TASK ITEM:
Copy out the text of every record below, keeping each line, word, and line break unchanged.

RECORDS PROVIDED:
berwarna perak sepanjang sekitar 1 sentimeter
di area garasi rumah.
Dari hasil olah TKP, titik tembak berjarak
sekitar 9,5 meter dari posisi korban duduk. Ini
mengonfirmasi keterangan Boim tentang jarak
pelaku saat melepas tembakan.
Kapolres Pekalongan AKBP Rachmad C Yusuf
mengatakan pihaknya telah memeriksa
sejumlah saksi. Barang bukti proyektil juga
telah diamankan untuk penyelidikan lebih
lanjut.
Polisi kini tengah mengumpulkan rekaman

ANSWER SECTION:
berwarna perak sepanjang sekitar 1 sentimeter
di area garasi rumah.
Dari hasil olah TKP, titik tembak berjarak
sekitar 9,5 meter dari posisi korban duduk. Ini
mengonfirmasi keterangan Boim tentang jarak
pelaku saat melepas tembakan.
Kapolres Pekalongan AKBP Rachmad C Yusuf
mengatakan pihaknya telah memeriksa
sejumlah saksi. Barang bukti proyektil juga
telah diamankan untuk penyelidikan lebih
lanjut.
Polisi kini tengah mengumpulkan rekaman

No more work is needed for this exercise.